Exercise data >>
━━━━━━

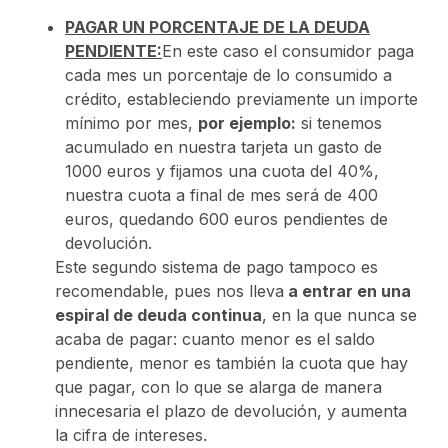
PAGAR UN PORCENTAJE DE LA DEUDA
PENDIENTE:
En este caso el consumidor paga
cada mes un porcentaje de lo consumido a
crédito, estableciendo previamente un importe
mínimo por mes,
por ejemplo:
si tenemos
acumulado en nuestra tarjeta un gasto de
1000 euros y fijamos una cuota del 40%,
nuestra cuota a final de mes será de 400
euros, quedando 600 euros pendientes de
devolución.
Este segundo sistema de pago tampoco es
recomendable, pues nos lleva
a entrar en una
espiral de deuda continua
, en la que nunca se
acaba de pagar: cuanto menor es el saldo
pendiente, menor es también la cuota que hay
que pagar, con lo que se alarga de manera
innecesaria el plazo de devolución, y aumenta
la cifra de intereses.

━━━━━━

Return exactly the lines of the data, and only those, from the line with "crédito, estableciendo previamente un importe" through the last line, inclusive.

crédito, estableciendo previamente un importe
mínimo por mes,
por ejemplo:
si tenemos
acumulado en nuestra tarjeta un gasto de
1000 euros y fijamos una cuota del 40%,
nuestra cuota a final de mes será de 400
euros, quedando 600 euros pendientes de
devolución.
Este segundo sistema de pago tampoco es
recomendable, pues nos lleva
a entrar en una
espiral de deuda continua
, en la que nunca se
acaba de pagar: cuanto menor es el saldo
pendiente, menor es también la cuota que hay
que pagar, con lo que se alarga de manera
innecesaria el plazo de devolución, y aumenta
la cifra de intereses.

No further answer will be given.